--- Information ---

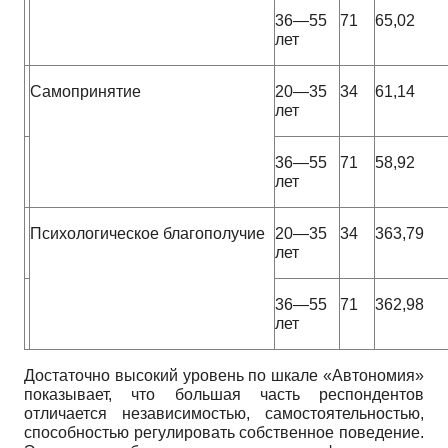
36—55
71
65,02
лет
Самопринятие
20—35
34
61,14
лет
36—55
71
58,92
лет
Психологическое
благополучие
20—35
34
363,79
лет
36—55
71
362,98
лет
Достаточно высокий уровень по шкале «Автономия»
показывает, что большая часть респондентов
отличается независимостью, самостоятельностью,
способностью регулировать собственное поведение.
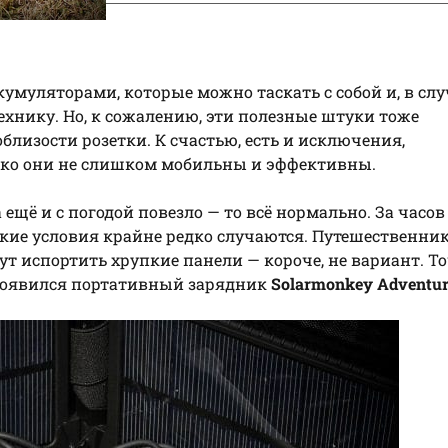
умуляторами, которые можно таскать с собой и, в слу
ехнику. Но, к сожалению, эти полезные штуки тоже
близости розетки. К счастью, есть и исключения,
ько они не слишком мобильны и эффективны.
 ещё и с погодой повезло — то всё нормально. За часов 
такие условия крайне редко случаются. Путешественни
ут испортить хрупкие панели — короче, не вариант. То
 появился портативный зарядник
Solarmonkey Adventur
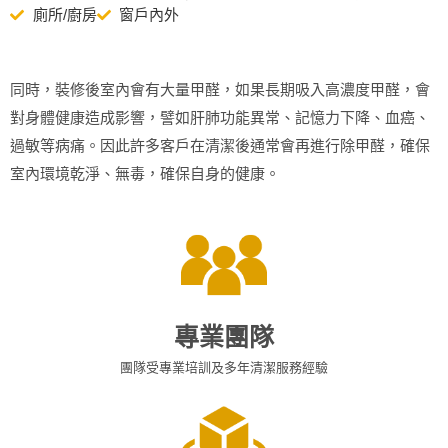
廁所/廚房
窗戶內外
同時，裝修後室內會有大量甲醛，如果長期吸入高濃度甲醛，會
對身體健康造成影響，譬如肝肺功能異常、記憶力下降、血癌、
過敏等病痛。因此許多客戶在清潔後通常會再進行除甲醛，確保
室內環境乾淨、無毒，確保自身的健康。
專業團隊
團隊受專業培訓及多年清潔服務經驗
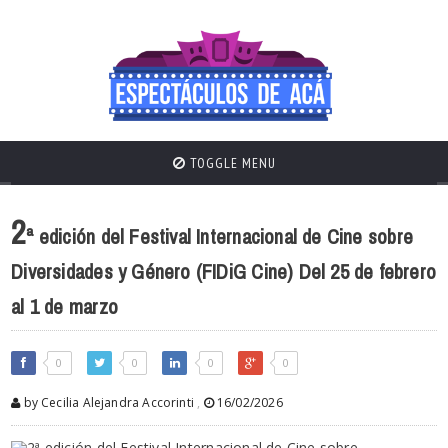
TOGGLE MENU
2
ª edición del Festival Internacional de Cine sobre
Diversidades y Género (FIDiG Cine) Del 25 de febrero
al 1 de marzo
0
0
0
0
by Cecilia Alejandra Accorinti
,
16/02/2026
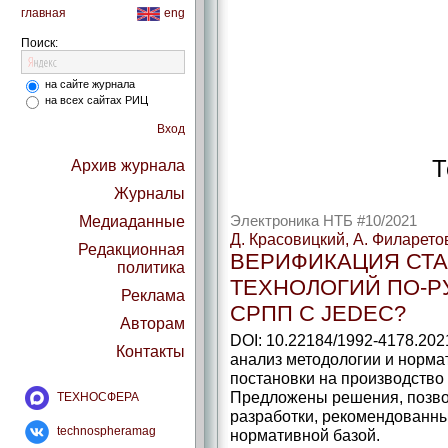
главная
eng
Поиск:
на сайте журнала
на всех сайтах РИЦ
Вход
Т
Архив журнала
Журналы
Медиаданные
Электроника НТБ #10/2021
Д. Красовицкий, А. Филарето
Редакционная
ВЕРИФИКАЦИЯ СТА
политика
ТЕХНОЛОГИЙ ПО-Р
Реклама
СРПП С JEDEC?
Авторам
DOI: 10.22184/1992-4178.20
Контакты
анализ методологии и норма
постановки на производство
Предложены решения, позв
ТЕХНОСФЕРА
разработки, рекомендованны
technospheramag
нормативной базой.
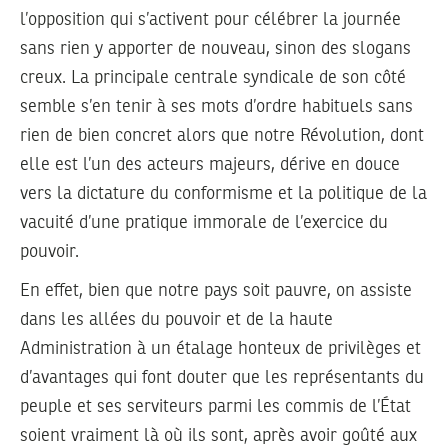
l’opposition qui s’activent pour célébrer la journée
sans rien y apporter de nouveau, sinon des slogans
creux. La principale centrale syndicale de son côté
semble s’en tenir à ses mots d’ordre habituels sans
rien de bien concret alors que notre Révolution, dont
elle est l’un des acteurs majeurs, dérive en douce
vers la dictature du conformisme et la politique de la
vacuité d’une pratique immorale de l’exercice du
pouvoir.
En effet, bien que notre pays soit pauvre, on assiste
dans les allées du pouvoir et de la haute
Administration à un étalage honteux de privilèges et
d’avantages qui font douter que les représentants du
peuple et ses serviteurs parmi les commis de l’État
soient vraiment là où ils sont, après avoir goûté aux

---

**Directions**
In copying the records above, pass over the pictures and keep every other word exactly.

**Reply**
36—55
71
65,02
лет
Самопринятие
20—35
34
61,14
лет
36—55
71
58,92
лет
Психологическое
благополучие
20—35
34
363,79
лет
36—55
71
362,98
лет
Достаточно высокий уровень по шкале «Автономия»
показывает, что большая часть респондентов
отличается независимостью, самостоятельностью,
способностью регулировать собственное поведение.
умуляторами, которые можно таскать с собой и, в слу
ехнику. Но, к сожалению, эти полезные штуки тоже
близости розетки. К счастью, есть и исключения,
ько они не слишком мобильны и эффективны.
 ещё и с погодой повезло — то всё нормально. За часов 
такие условия крайне редко случаются. Путешественни
ут испортить хрупкие панели — короче, не вариант. То
 появился портативный зарядник
Solarmonkey Adventur
廁所/廚房
窗戶內外
同時，裝修後室內會有大量甲醛，如果長期吸入高濃度甲醛，會
對身體健康造成影響，譬如肝肺功能異常、記憶力下降、血癌、
過敏等病痛。因此許多客戶在清潔後通常會再進行除甲醛，確保
室內環境乾淨、無毒，確保自身的健康。
專業團隊
團隊受專業培訓及多年清潔服務經驗
TOGGLE MENU
2
ª edición del Festival Internacional de Cine sobre
Diversidades y Género (FIDiG Cine) Del 25 de febrero
al 1 de marzo
0
0
0
0
by Cecilia Alejandra Accorinti
,
16/02/2026
главная
eng
Поиск:
на сайте журнала
на всех сайтах РИЦ
Вход
Т
Архив журнала
Журналы
Медиаданные
Электроника НТБ #10/2021
Д. Красовицкий, А. Филарето
Редакционная
ВЕРИФИКАЦИЯ СТА
политика
ТЕХНОЛОГИЙ ПО-Р
Реклама
СРПП С JEDEC?
Авторам
DOI: 10.22184/1992-4178.20
Контакты
анализ методологии и норма
постановки на производство
Предложены решения, позв
ТЕХНОСФЕРА
разработки, рекомендованны
technospheramag
нормативной базой.
l’opposition qui s’activent pour célébrer la journée
sans rien y apporter de nouveau, sinon des slogans
creux. La principale centrale syndicale de son côté
semble s’en tenir à ses mots d’ordre habituels sans
rien de bien concret alors que notre Révolution, dont
elle est l’un des acteurs majeurs, dérive en douce
vers la dictature du conformisme et la politique de la
vacuité d’une pratique immorale de l’exercice du
pouvoir.
En effet, bien que notre pays soit pauvre, on assiste
dans les allées du pouvoir et de la haute
Administration à un étalage honteux de privilèges et
d’avantages qui font douter que les représentants du
peuple et ses serviteurs parmi les commis de l’État
soient vraiment là où ils sont, après avoir goûté aux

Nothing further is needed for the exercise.